Bei mir greift ab Mai die neue Regelung und ich werde dann keine erste Tätigkeitsstätte mehr haben.
Ich muss aktuell die Umsatzsteuer für den PKW tragen.
Diese berechnet sich 19/119* 772 ( 442 Euro 1% Wagenwert + 330 Euro Entfernungspauschale)
und beträgt 123 Euro Netto pro Monat.
Nun zu meiner Frage. Wenn ich keine erste Tätigkeitsstätte mehr habe und somit die 330 Euro entfallen, müsste sich doch auch die Umsatzsteuer verringern. 19/119*442= 70 Euro.
Ist dies korrekt?
Vielen Dank und viele Grüße
auf konkrete Beträge Ihrer Rechnung können wir nicht eingehen, da wir nach den Vorschriften des Steuerberatungsgesetzes keine Einzelfallberatung vornehmen dürfen.

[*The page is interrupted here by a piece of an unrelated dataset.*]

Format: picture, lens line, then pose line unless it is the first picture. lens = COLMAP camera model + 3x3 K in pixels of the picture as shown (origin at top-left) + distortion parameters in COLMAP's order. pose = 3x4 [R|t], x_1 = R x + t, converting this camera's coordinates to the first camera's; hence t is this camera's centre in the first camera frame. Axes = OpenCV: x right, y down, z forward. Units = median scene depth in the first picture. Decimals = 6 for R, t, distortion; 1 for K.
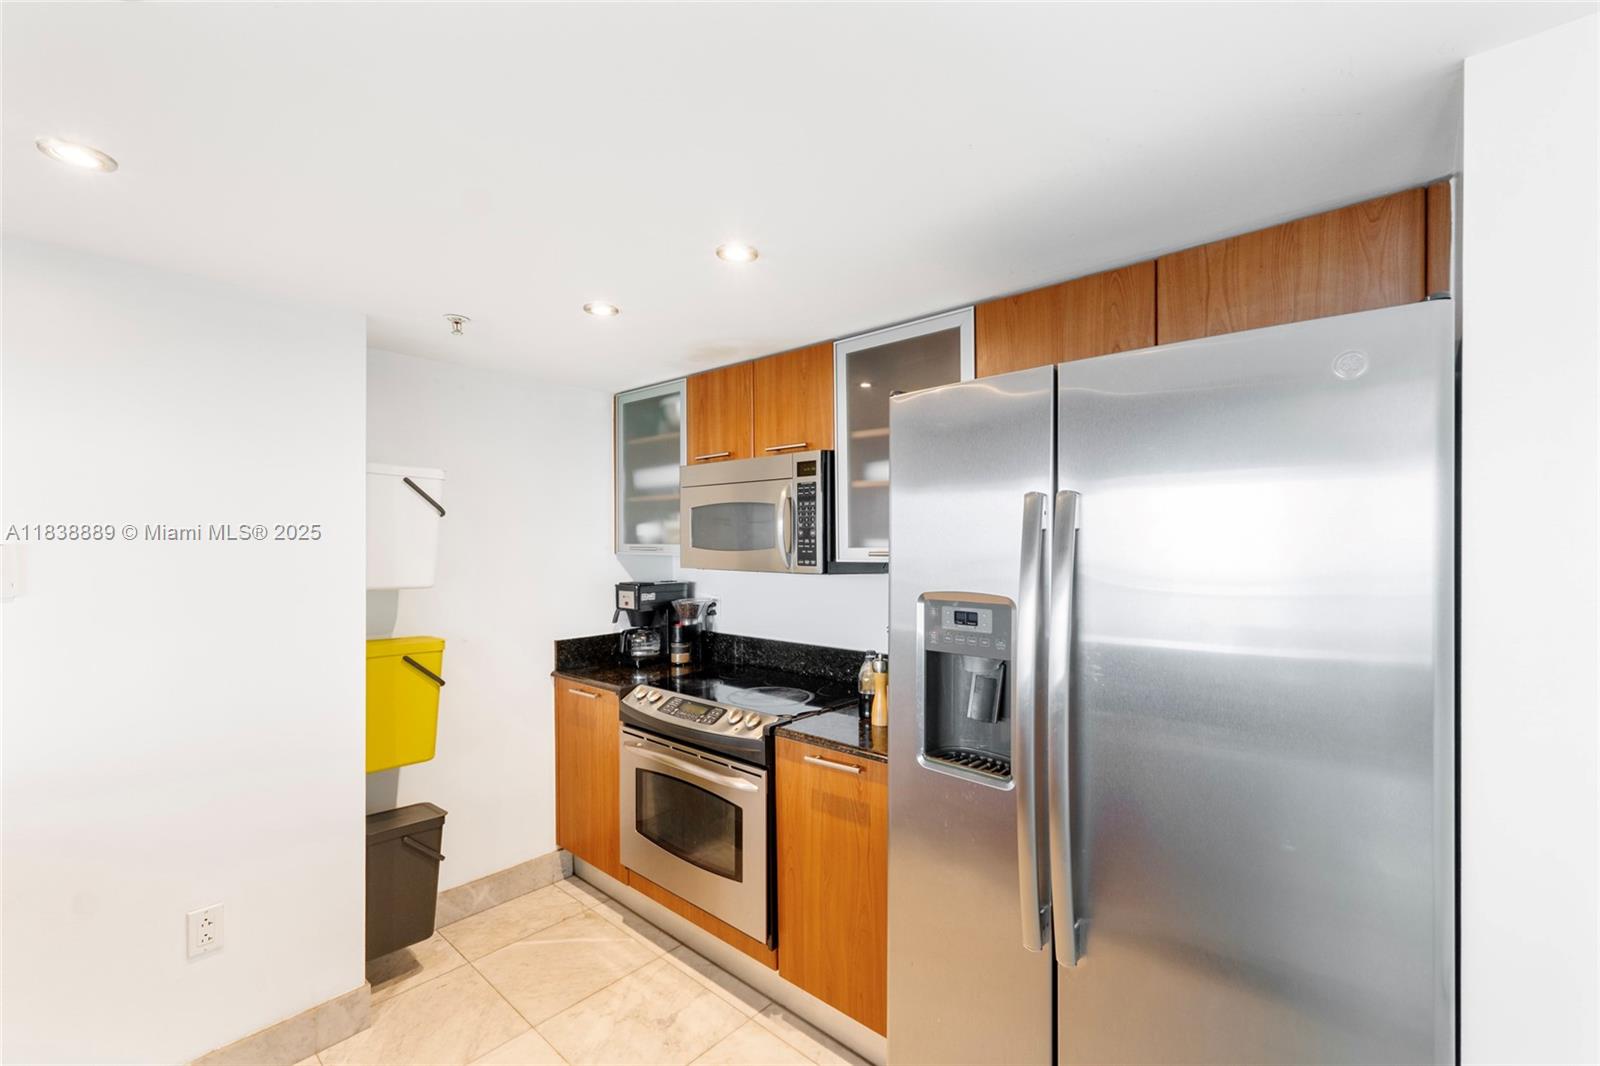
lens RADIAL K [[679.4, 0, 797.5], [0, 679.4, 546.6], [0, 0, 1]] dist [0.008785, 0.001965]
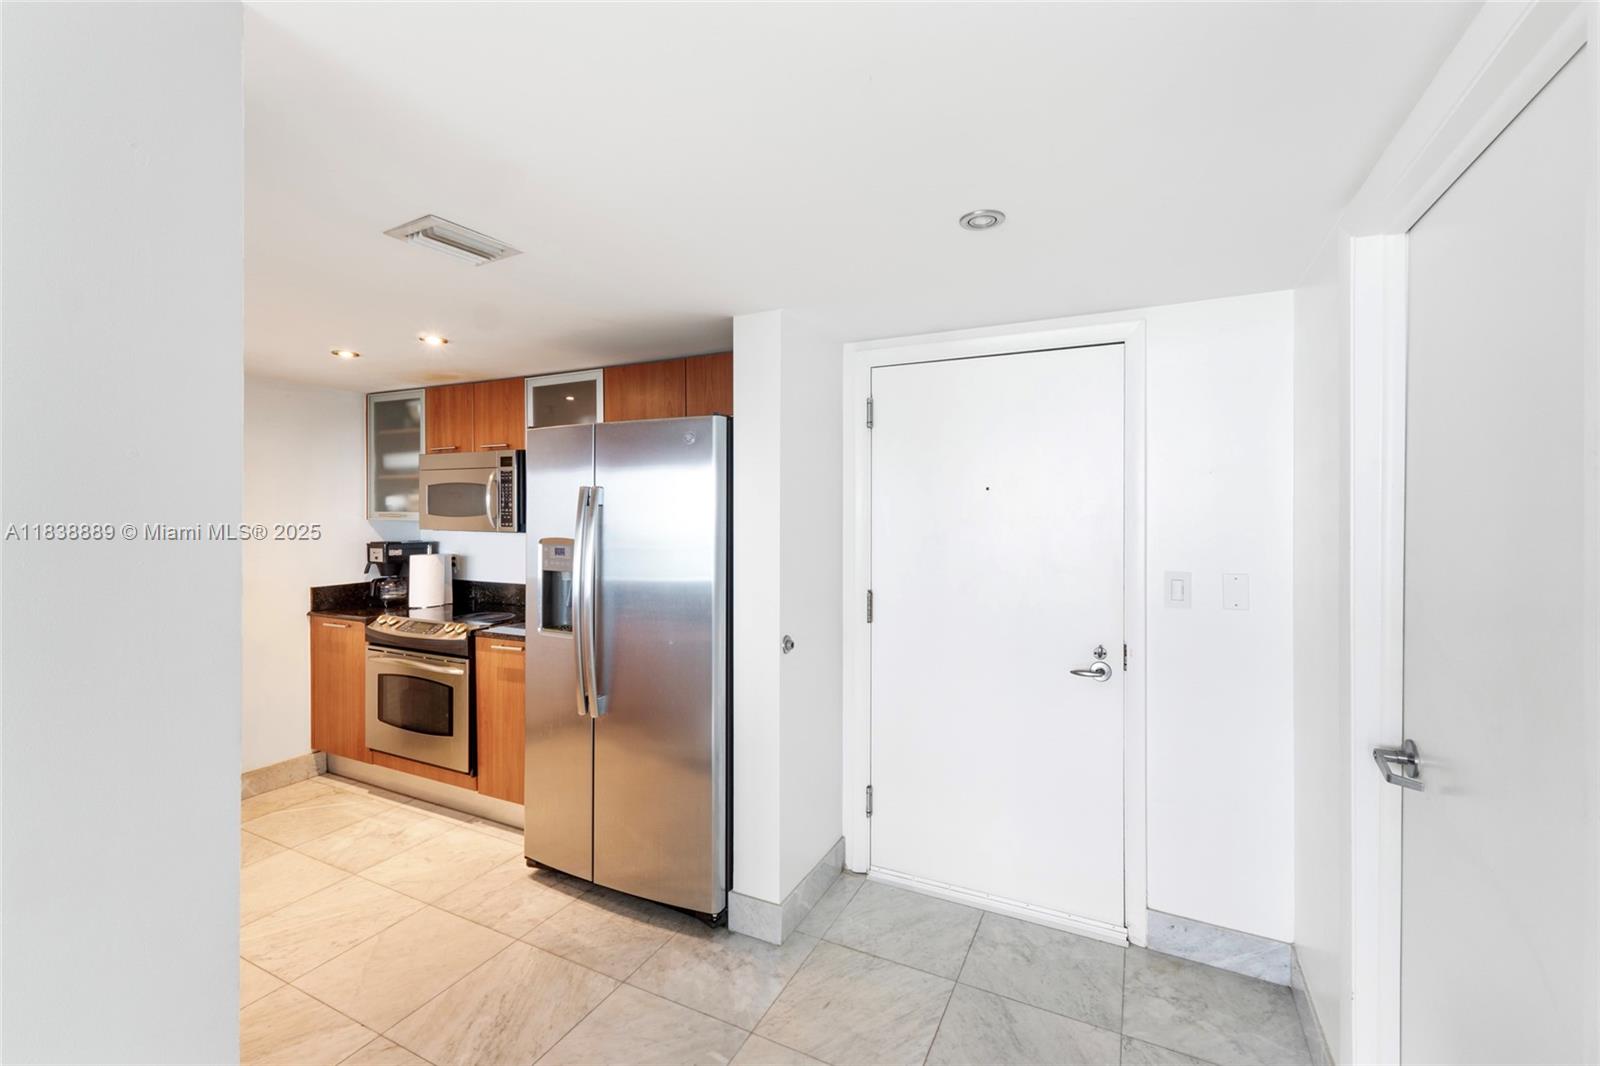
lens RADIAL K [[679.4, 0, 798.6], [0, 679.4, 513.6], [0, 0, 1]] dist [0.008785, 0.001965]
pose [[0.963974, 0.002486, 0.265983, 0.220991], [-0.001856, 0.999995, -0.002623, 0.002245], [-0.265989, 0.002035, 0.963974, -0.573856]]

Vom Grundsatz her gebe ich Ihnen Recht, dass ohne eine erste Tätigkeitsstätte auch keine der Umsatzsteuer unterliegenden Fahrten zwischen Wohnung und Arbeitsstätte vorliegen können.
Mit freundlichen Grüßen
Frank Holst, Redaktion haufe.de/steuern
wie ist Ihr letzter Absatz in diesem Artikel zu verstehen?

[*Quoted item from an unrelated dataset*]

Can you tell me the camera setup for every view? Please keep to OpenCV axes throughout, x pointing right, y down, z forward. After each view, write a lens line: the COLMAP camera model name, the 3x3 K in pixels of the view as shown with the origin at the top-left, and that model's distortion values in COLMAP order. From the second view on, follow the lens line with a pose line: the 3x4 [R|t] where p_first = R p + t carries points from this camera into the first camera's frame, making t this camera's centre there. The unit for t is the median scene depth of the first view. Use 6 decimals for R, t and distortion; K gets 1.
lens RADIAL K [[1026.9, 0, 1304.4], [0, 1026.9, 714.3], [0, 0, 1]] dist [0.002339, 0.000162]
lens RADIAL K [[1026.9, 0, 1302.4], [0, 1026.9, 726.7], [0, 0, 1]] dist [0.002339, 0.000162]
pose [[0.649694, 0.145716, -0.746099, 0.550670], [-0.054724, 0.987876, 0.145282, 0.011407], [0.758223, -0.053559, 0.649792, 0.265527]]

Wenn der AG keinen Verfpl.Mehraufwand zahlt und die Rechnungen auf den AG ausgestellt sind, entfällt die Kürzung - klar. Aber der AN wird immerhin verpflegt und ist das nicht grundsätzlich steuerpflichtig?!
Könnten Sie Ihre Überlegungen dazu noch etwas ausführlicher beschreiben?
Besten Dank
nach Rücksprache mit dem Autor lautet die Antwort wie folgt:
Die Gewährung unentgeltlicher Mahlzeiten bei Dienstreisen führt ab 1.1.2014 nicht mehr zu einer Besteuerung, wenn der Arbeitnehmer an diesem Tag für die Verpflegung dem Grunde nach Werbungskosten in Form der Verpflegungspauschalen beanspruchen kann. Der Vorteil der unentgeltlichen Verpflegung ist anders als im alten Reisekostenrecht durch eine Kürzung der Verpflegungspauschalen zu korrigieren. Der Gesetzgeber nimmt also im Ergebnis eine Saldierung vor. Deshalb ist beim Verzicht des Arbeitgebers auf die Gewährung von Verpflegungsspesen weder eine Kürzung noch eine Vorteilsbesteuerung im Lohnbüro durchzuführen. Lediglich der Arbeitnehmer hat bei seiner Steuererklärung bzgl. des möglichen Wk-Abzugs die Kürzung zu beachten.